Think Locally, Act Globally: Federated Learning with Local and Global Representations
Paul Pu Liang, Terrance Liu, Liu Ziyin, Nicholas B. Allen, Randy P. Auerbach, David Brent, Ruslan Salakhutdinov, Louis-Philippe Morency
TL;DR
LG-FedAvg introduces a local-global federated learning framework that trains compact local representations on edge devices and a smaller global model operating on these representations, reducing communication while preserving accuracy. The authors provide a theory-backed bias-variance analysis showing the ensemble can mitigate both data variance and device variance, and they validate the approach across image, multimodal, and mobile sensing tasks, including fairness-aware variants. Empirical results demonstrate improved communication efficiency, robustness to non-iid data, and personalization capability, with applications to mood prediction and online data shifts. The work offers a versatile, scalable framework for private, heterogeneous, and fair federated learning with broad potential impact on real-world deployment.
Abstract
Federated learning is a method of training models on private data distributed over multiple devices. To keep device data private, the global model is trained by only communicating parameters and updates which poses scalability challenges for large models.
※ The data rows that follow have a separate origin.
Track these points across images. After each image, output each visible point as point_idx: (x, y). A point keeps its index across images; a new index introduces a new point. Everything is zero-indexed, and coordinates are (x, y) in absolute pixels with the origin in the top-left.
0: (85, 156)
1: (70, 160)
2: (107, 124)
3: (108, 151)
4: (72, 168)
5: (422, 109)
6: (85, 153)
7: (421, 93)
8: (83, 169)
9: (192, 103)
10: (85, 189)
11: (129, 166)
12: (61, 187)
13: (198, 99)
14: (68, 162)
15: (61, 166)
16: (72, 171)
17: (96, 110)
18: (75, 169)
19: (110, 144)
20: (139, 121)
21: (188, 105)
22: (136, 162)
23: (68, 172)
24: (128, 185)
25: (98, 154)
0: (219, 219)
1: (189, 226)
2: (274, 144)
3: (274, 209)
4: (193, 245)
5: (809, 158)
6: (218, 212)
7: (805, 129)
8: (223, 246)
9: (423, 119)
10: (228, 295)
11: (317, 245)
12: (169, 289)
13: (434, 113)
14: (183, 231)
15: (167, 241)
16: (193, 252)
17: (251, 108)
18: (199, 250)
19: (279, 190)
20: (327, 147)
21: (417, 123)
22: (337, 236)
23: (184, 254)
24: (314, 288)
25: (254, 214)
To this end, we propose a new federated learning algorithm that jointly learns compact local representations on each device and a global model across all devices. As a result, the global model can be smaller since it only operates on local representations, reducing the number of communicated parameters. Theoretically, we provide a generalization analysis which shows that a combination of local and global models reduces both variance in the data as well as variance across device distributions. Empirically, we demonstrate that local models enable communication-efficient training while retaining performance. We also evaluate on the task of personalized mood prediction from real-world mobile data where privacy is key. Finally, local models handle heterogeneous data from new devices, and learn fair representations that obfuscate protected attributes such as race, age, and gender.